Nvidia maintains the lead over Intel in MLPerf 3.1 benchmark and announced a new supercomputer.
The results of the latest version of the MLPerf training benchmark, released today, show that Nvidia’s H100 GPU continues to lead the way in terms of performance and versatility. However, Intel’s Gaudi 2 AI chip shows a significant performance leap compared to the last round, overtaking the A100 and coming much closer to the H100 when training large language models, for example. Analysts expect Gaudi 3 as early as 2024, when Intel’s AI accelerator could finally catch up with Nvidia’s, at least in some areas.
However, Nvidia also shows in the benchmark that it can use its expertise to build enormously powerful systems that scale efficiently: In the benchmark, Nvidia showed for the first time results from the new Eos AI supercomputer, which is equipped with 10,752 H100 GPUs and Nvidia’s Quantum-2 InfiniBand network.

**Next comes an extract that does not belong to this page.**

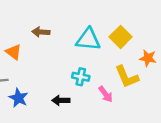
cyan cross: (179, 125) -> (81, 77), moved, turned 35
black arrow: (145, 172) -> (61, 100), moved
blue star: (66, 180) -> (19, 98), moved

Eos was able to train a GPT-3 model with 175 billion parameters and 1 billion tokens in just 3.9 minutes. This almost tripled the previous record of 10.9 minutes set by Nvidia less than six months ago using just under 3,500 H100 GPUs. Above all, the test shows that Nvidia’s technology scales almost loss-free: Tripling the number of GPUs resulted in a 2.8x performance scaling, which corresponds to an efficiency of 93 %. This is a significant increase in efficiency over last year and is due in part to software optimizations.
In addition to Nvidia, Microsoft also submitted results using Azure HD H100 v5 for a system with 10,752 H100 GPUs, and took just under 4 minutes to complete GPT-3 training.
Nvidia and Microsoft could train GPT-3.5 in 8 days
For a complete training run of a modern GPT-3 model with 175 billion parameters and the optimal amount of data of 3.7 trillion tokens according to Chinchilla’s results, Nvidia’s Eos would only need eight days, according to the company’s projections – and thus generate a model more similar to GPT-3.5, the original model behind ChatGPT.
While it’s unclear how much data OpenAI used to train GPT-3.5, we do know that GPT-3 was trained by OpenAI with only 300-500 billion tokens, and GPT-4 is rumored to have been trained with nearly 13 trillion tokens. The original GPT-3.5 is probably somewhere in between, though the company seems to be going for a smaller model with GPT-3.5-turbo.
For the first time, Stable Diffusion training was included in the MLPerf benchmark: With 1,024 Nvidia H100 GPUs it took 2.5 minutes, with 64 H100s 10 minutes – training the diffusion model does not scale as efficiently as training large language models. Intel’s Gaudi 2 took just under 20 minutes with 64 accelerators.
Organizations supporting the MLPerf benchmarks include Amazon, Arm, Baidu, Google, Harvard, HPE, Intel, Lenovo, Meta, Microsoft, Nvidia, Stanford University, and the University of Toronto. The tests are designed to be transparent and objective so that users can rely on the results to make informed purchasing decisions.